▸ **YOUR OBJECTIVE**: Pictures in the entries below are to be left out; otherwise, reproduce exactly the lines from the first through the line containing "particularly useful for".

▸ **Transcribed page contents**:
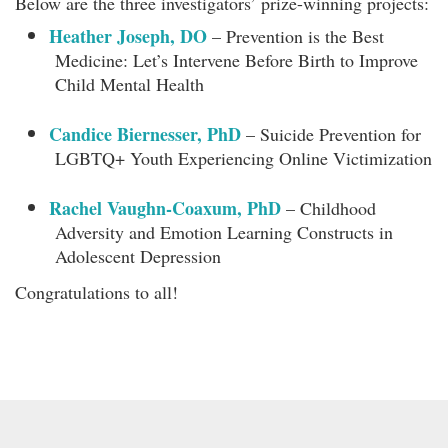
Below are the three investigators’ prize-winning projects:
Heather Joseph, DO
– Prevention is the Best
Medicine: Let’s Intervene Before Birth to Improve
Child Mental Health
Candice Biernesser, PhD
– Suicide Prevention for
LGBTQ+ Youth Experiencing Online Victimization
Rachel Vaughn-Coaxum, PhD
– Childhood
Adversity and Emotion Learning Constructs in
Adolescent Depression
Congratulations to all!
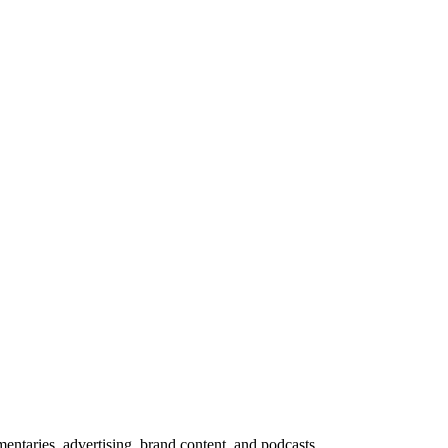
ntaries, advertising, brand content, and podcasts.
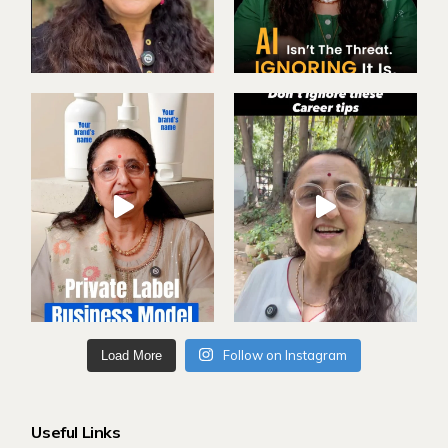
Follow on Instagram
Load More
Useful Links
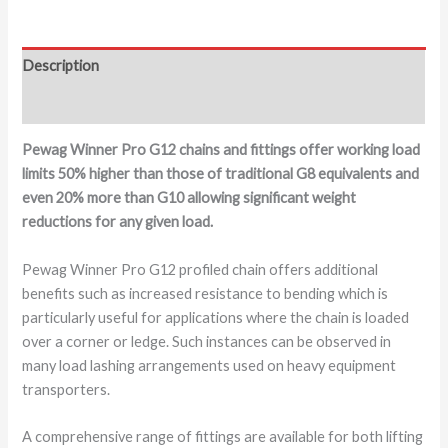
Description
Additional information
Pewag Winner Pro G12 chains and fittings offer working load
limits 50% higher than those of traditional G8 equivalents and
even 20% more than G10 allowing significant weight
reductions for any given load.
Pewag Winner Pro G12 profiled chain offers additional
benefits such as increased resistance to bending which is
particularly useful for applications where the chain is loaded
over a corner or ledge. Such instances can be observed in
many load lashing arrangements used on heavy equipment
transporters.
A comprehensive range of fittings are available for both lifting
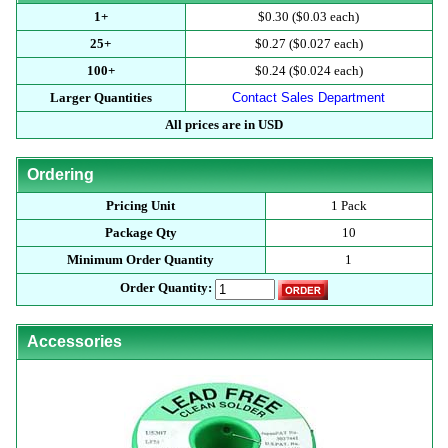
1+
$0.30 ($0.03 each)
25+
$0.27 ($0.027 each)
100+
$0.24 ($0.024 each)
Larger Quantities
Contact Sales Department
All prices are in USD
Ordering
Pricing Unit
1 Pack
Package Qty
10
Minimum Order Quantity
1
Order Quantity:
Accessories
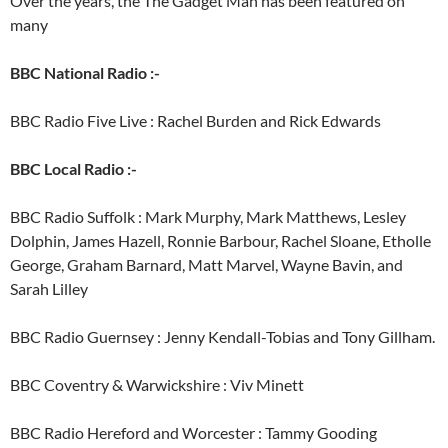
Over the years, the The Gadget Man has been featured on
many
BBC National Radio :-
BBC Radio Five Live : Rachel Burden and Rick Edwards
BBC Local Radio :-
BBC Radio Suffolk : Mark Murphy, Mark Matthews, Lesley
Dolphin, James Hazell, Ronnie Barbour, Rachel Sloane, Etholle
George, Graham Barnard, Matt Marvel, Wayne Bavin, and
Sarah Lilley
BBC Radio Guernsey : Jenny Kendall-Tobias and Tony Gillham.
BBC Coventry & Warwickshire : Viv Minett
BBC Radio Hereford and Worcester : Tammy Gooding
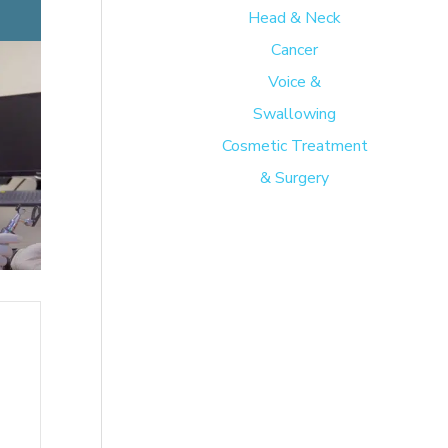
Head & Neck
Cancer
Voice &
Swallowing
Cosmetic Treatment
& Surgery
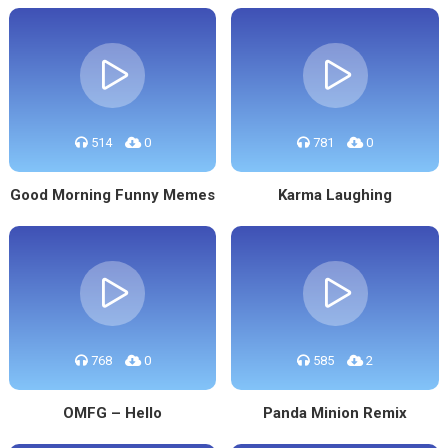
514
0
781
0
Good Morning Funny Memes
Karma Laughing
768
0
585
2
OMFG – Hello
Panda Minion Remix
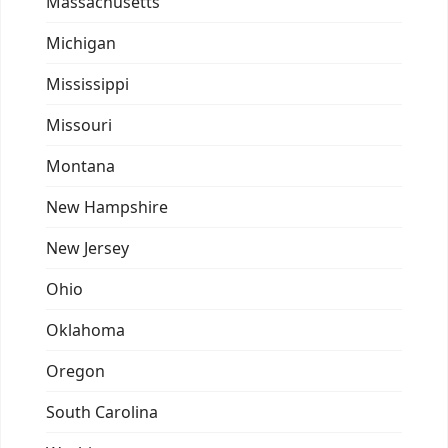
Massachusetts
Michigan
Mississippi
Missouri
Montana
New Hampshire
New Jersey
Ohio
Oklahoma
Oregon
South Carolina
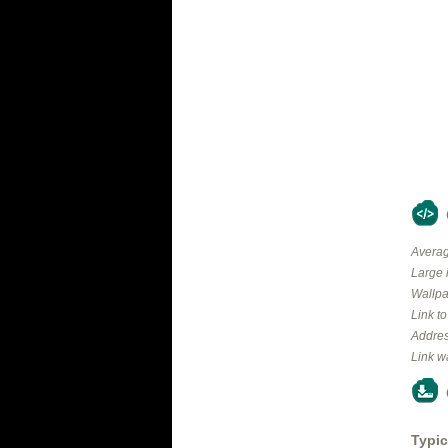
Averag
Large 
Wallpa
Link t
Addres
Link w
Typic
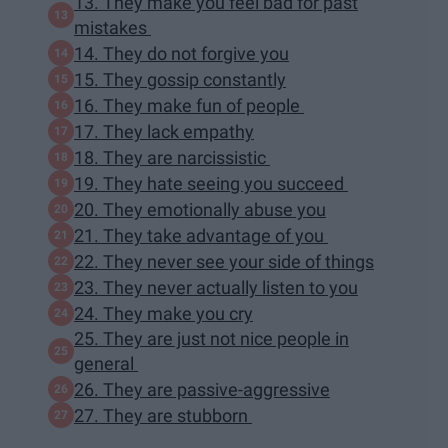
13. They make you feel bad for past
mistakes
14. They do not forgive you
15. They gossip constantly
16. They make fun of people
17. They lack empathy
18. They are narcissistic
19. They hate seeing you succeed
20. They emotionally abuse you
21. They take advantage of you
22. They never see your side of things
23. They never actually listen to you
24. They make you cry
25. They are just not nice people in
general
26. They are passive-aggressive
27. They are stubborn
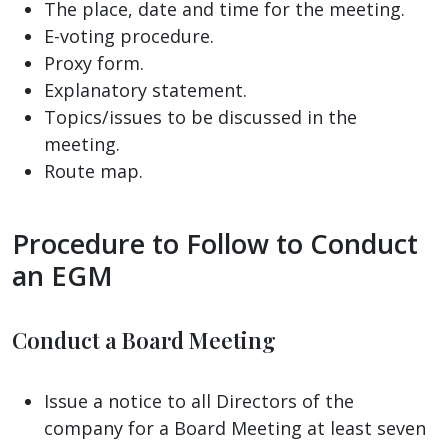
The place, date and time for the meeting.
E-voting procedure.
Proxy form.
Explanatory statement.
Topics/issues to be discussed in the
meeting.
Route map.
Procedure to Follow to Conduct
an EGM
Conduct a Board Meeting
Issue a notice to all Directors of the
company for a Board Meeting at least seven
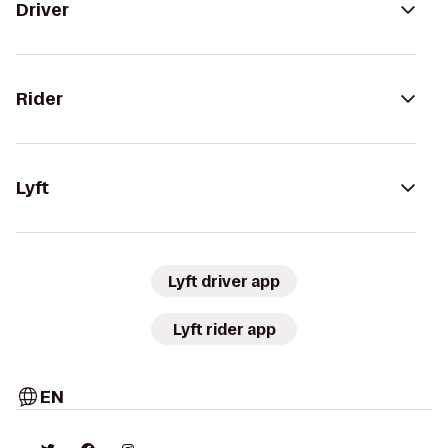
Driver
Rider
Lyft
Lyft driver app
Lyft rider app
EN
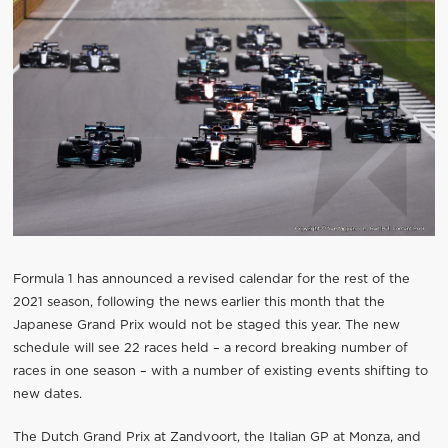
Formula 1 has announced a revised calendar for the rest of the
2021 season, following the news earlier this month that the
Japanese Grand Prix would not be staged this year. The new
schedule will see 22 races held – a record breaking number of
races in one season – with a number of existing events shifting to
new dates.
The Dutch Grand Prix at Zandvoort, the Italian GP at Monza, and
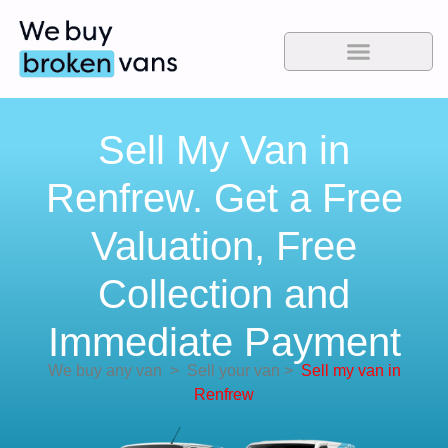
Sell My Van in
Renfrew. Get a Free
Valuation, Free
Collection and
Immediate Payment
We buy any van
>
Sell your van
>
Sell my van in
Renfrew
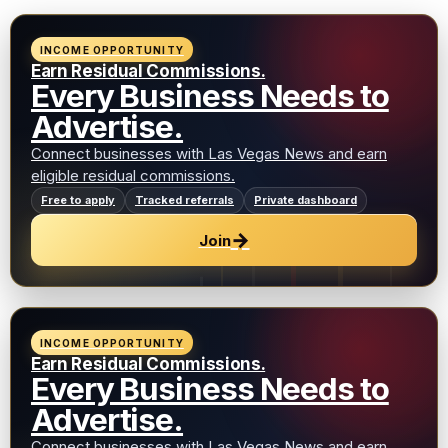
INCOME OPPORTUNITY
Earn Residual Commissions.
Every Business Needs to
Advertise.
Connect businesses with Las Vegas News and earn
eligible residual commissions.
Free to apply
Tracked referrals
Private dashboard
→
Join
INCOME OPPORTUNITY
Earn Residual Commissions.
Every Business Needs to
Advertise.
Connect businesses with Las Vegas News and earn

▸ **EXERCISE ANSWER**:
Below are the three investigators’ prize-winning projects:
Heather Joseph, DO
– Prevention is the Best
Medicine: Let’s Intervene Before Birth to Improve
Child Mental Health
Candice Biernesser, PhD
– Suicide Prevention for
LGBTQ+ Youth Experiencing Online Victimization
Rachel Vaughn-Coaxum, PhD
– Childhood
Adversity and Emotion Learning Constructs in
Adolescent Depression
Congratulations to all!
ntaries, advertising, brand content, and podcasts.
Follow on Instagram
Load More
Useful Links
Description
Additional information
Pewag Winner Pro G12 chains and fittings offer working load
limits 50% higher than those of traditional G8 equivalents and
even 20% more than G10 allowing significant weight
reductions for any given load.
Pewag Winner Pro G12 profiled chain offers additional
benefits such as increased resistance to bending which is
particularly useful for applications where the chain is loaded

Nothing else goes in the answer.